2 Kasım 2007 Cuma

Türk lokumuyla tatlı rüyalar

Dün gece haber bültenlerindeydi, bugün gazetelere de düştü. Rumlar bizim lokumu almış, Rum lokumu adıyla AB'de tescil ettirmiş.

Bizim gazeteciler de kameralarını kapıp Kapalıçarşı'ya koşmuşlar. Esnafa soruyorlar "Baba ne iş?" diye. Esnaf da açıyor ağzını yumuyor gözünü, kimisi "Bu bizim lokumumuz" diyor, "ellere vermeyiz", kimisi Yunan, Rum artık kimi bulursa giydiriyor, kimi AB'ye kızıyor. Zaten bu Yunanlar geçende de baklavayı tescil ettirmişler, şimdi sıra lokuma gelmiş. Özetle, bir kıyamet bir feveran, sorma gitsin.

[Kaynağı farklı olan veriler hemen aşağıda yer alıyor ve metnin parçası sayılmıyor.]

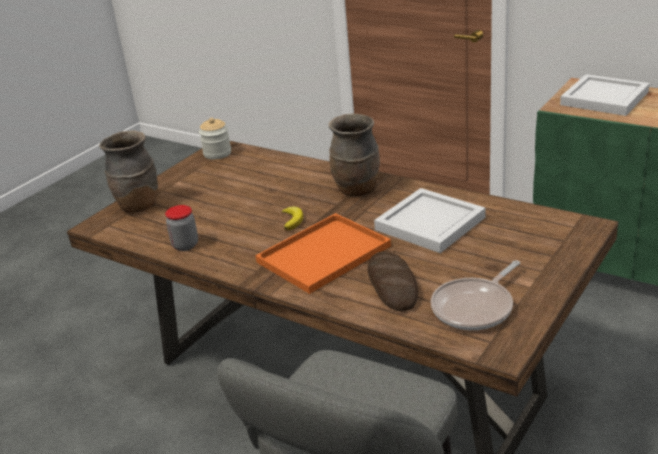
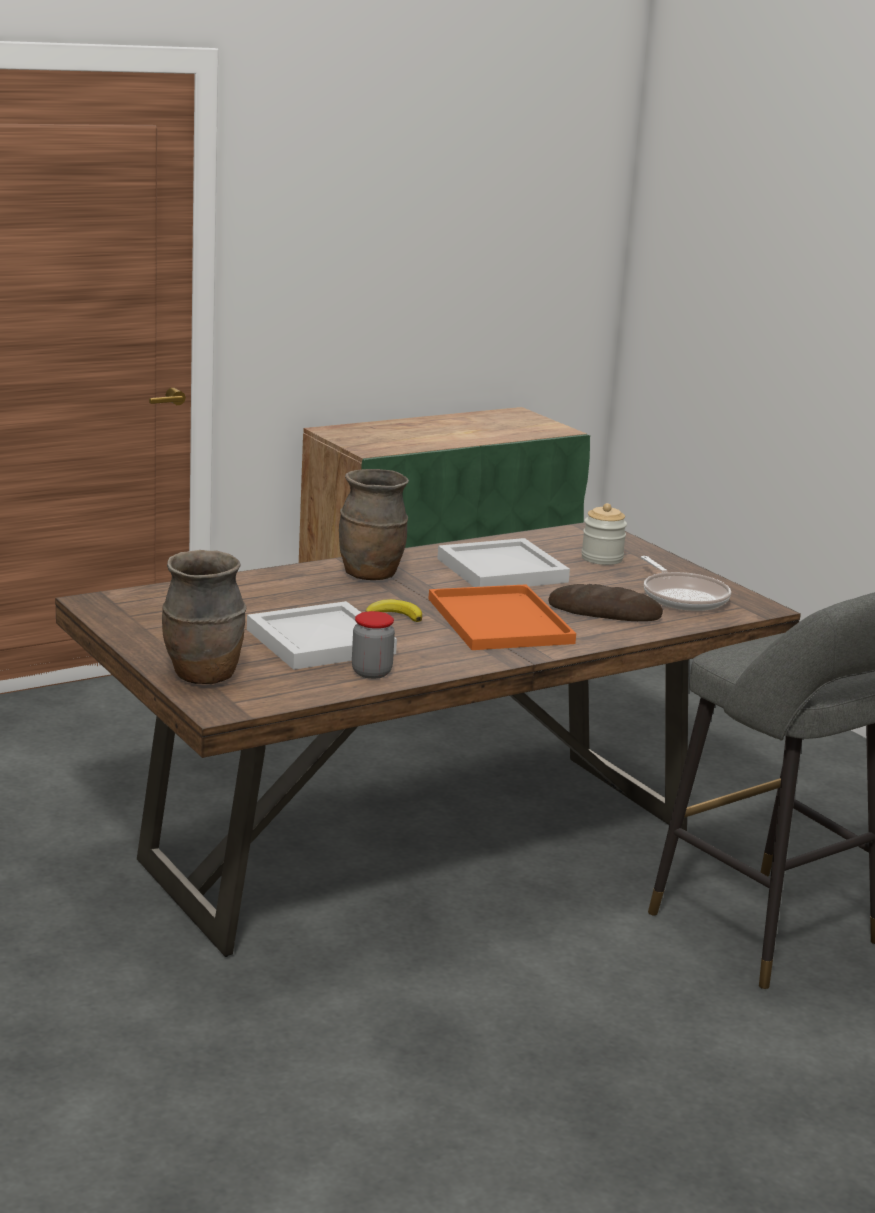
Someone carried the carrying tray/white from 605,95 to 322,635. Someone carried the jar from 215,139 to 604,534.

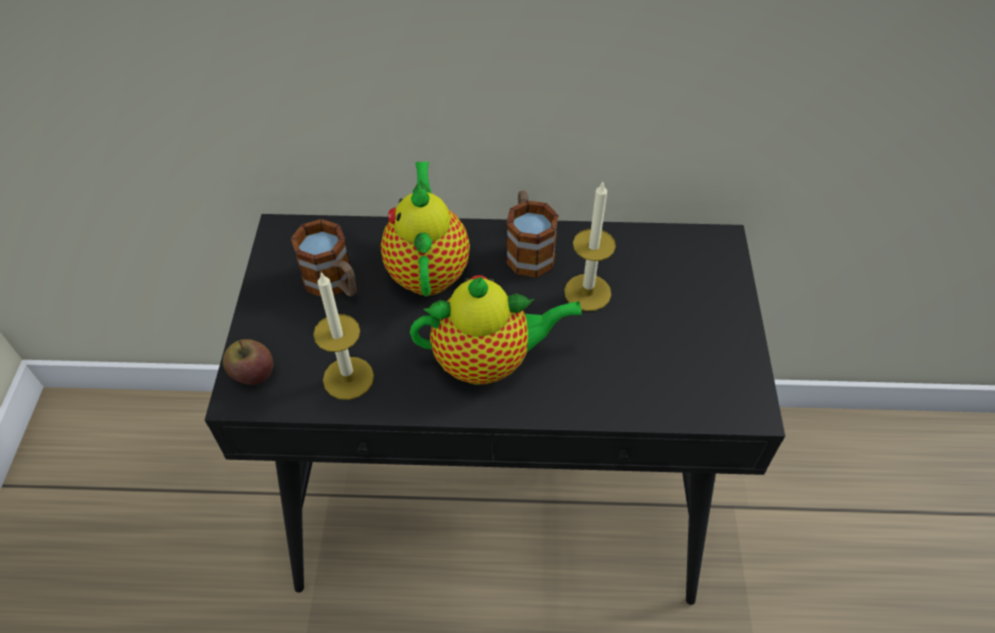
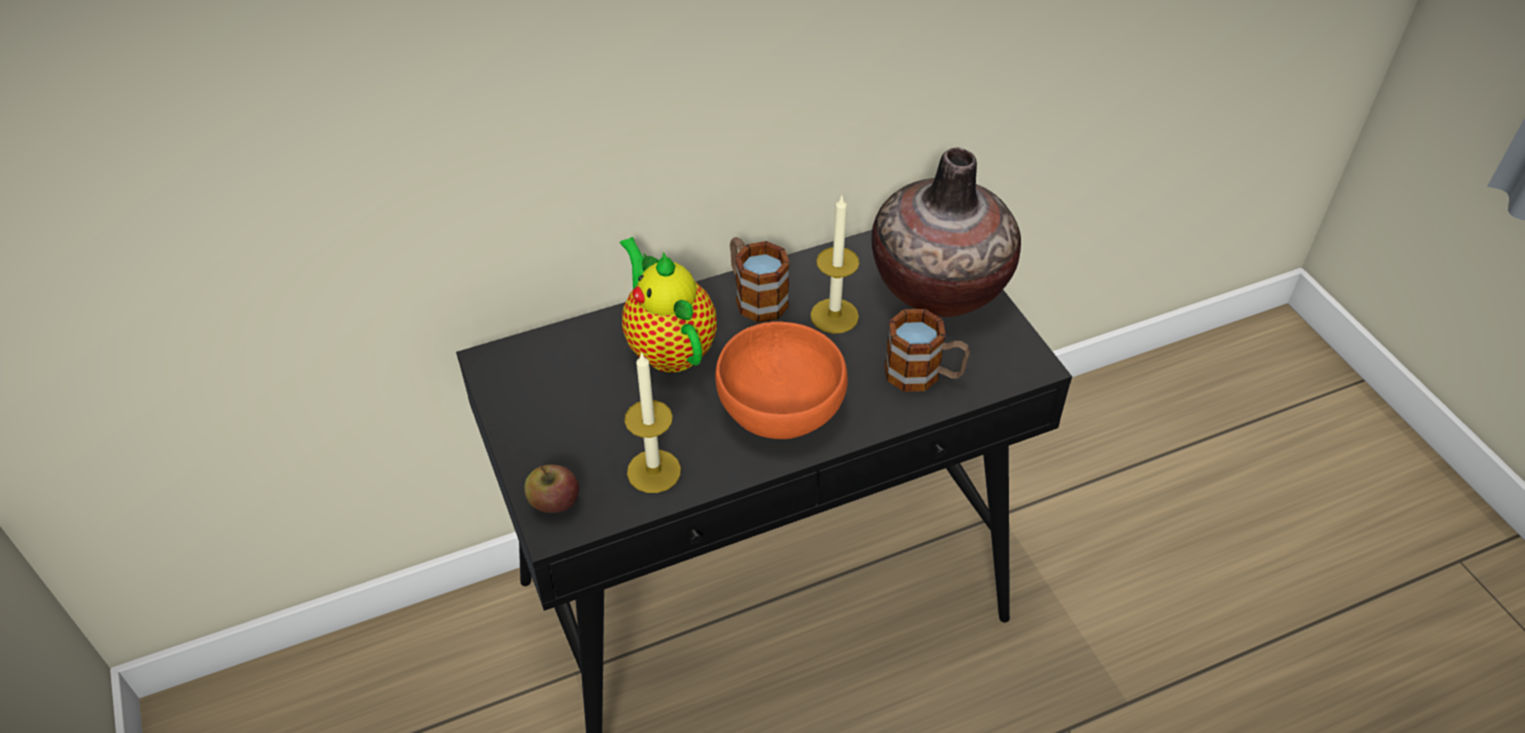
Someone carried the coffee mug from 324,258 to 927,350. Someone swapped the teapot at 496,330 for the serving bowl/orangey at 781,380. Someone put down the vase at 946,232.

Sesini biraz daha açtım, bekledim belki birisi de çıkar "İşte biz de baklavadan sonra lokumun tescil işlemlerine başladık, şunlar şunlar şunları da tescil sürecine girdik" der diye. Umut fakirin ekmeği. Tabii ki çıkmadı. Bağırışlar çağırışlar arasında haber bitti, öbür habere geçildi.

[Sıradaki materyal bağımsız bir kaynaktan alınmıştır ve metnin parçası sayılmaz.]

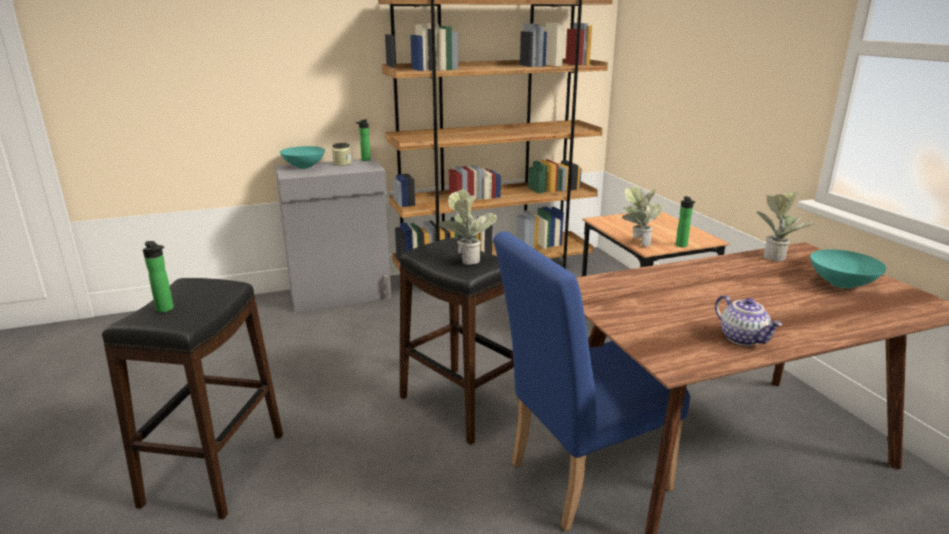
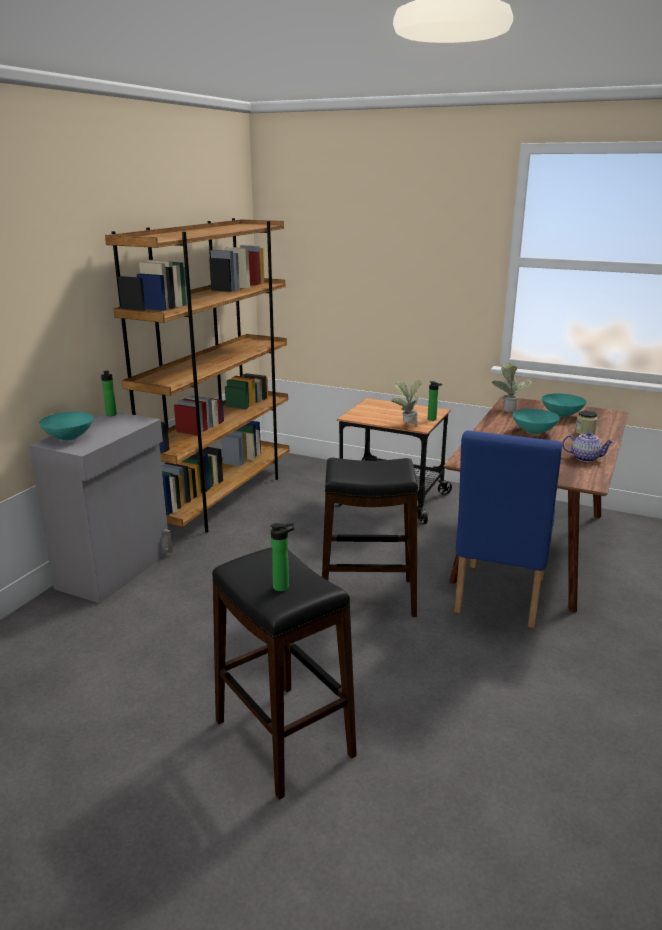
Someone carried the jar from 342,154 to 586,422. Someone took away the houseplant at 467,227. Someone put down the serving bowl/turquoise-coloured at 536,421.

Sinir sahibi oldum. Ama Rumlara değil. Canım kardeşim, madem böyle bir tescil mekanizması var, sen neden uyuyorsun? Hadi baklavayı tescil ettirirlerken uyudun, sonra bir Allah'ın kulu da çıkıp "Hadi baklava gitti, biz önümüze bakalım" demedi mi? Demez mi? İngilizcesi "Turkish Delight" diye buna bir şey yapamazlar diye mi düşündün yoksa? "Nasıl olsa her milli maçın öncesinde ve sonrasına yabancı gazetelerde Turkish Delight'a gönderme yapılıyor, bizim lokuma bir şey olmaz" demişsinizdir muhtemelen.

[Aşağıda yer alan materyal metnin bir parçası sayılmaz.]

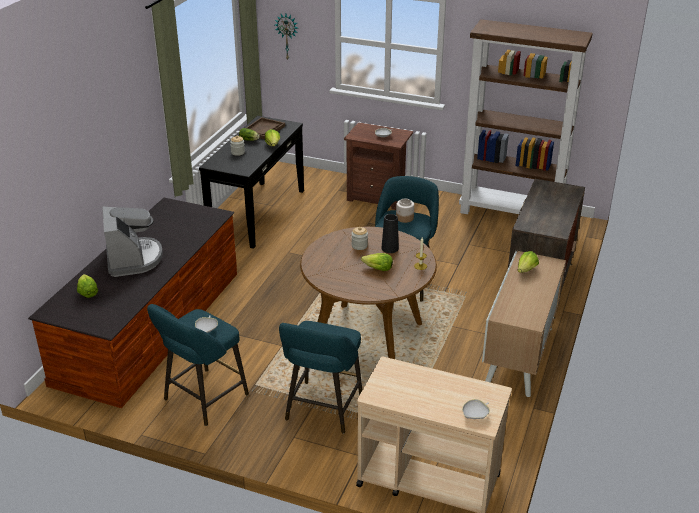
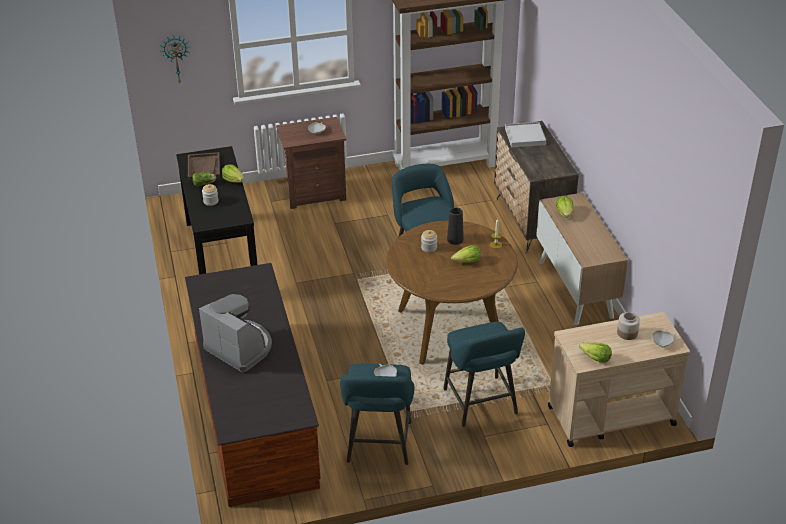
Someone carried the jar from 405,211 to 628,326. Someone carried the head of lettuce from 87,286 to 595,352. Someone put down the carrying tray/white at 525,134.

Otur otur otur, uyu uyu uyu, ondan sonra da birisi bir şey yapınca kalk bağır çağır feveran et. Üç ay sonra döner tescil edilince -belki çoktan edilmiştir- o zaman bir haber daha çakarsın, Türk'e Türk gazını verir, kızgın kızgın takılırız. İki ay sonra da memleketin marka uzmanları bir konferansta bir araya gelir "Neden Türkiye'den dünya markası çıkmıyor" diye tartışırlar. Stratejin yok, vizyonun yok ey güzel insan. Ondan.

Mazhar Alanson'un dediği gibi. Türk lokumuyla tatlı rüyalar arkadaşlar. İyi uykular.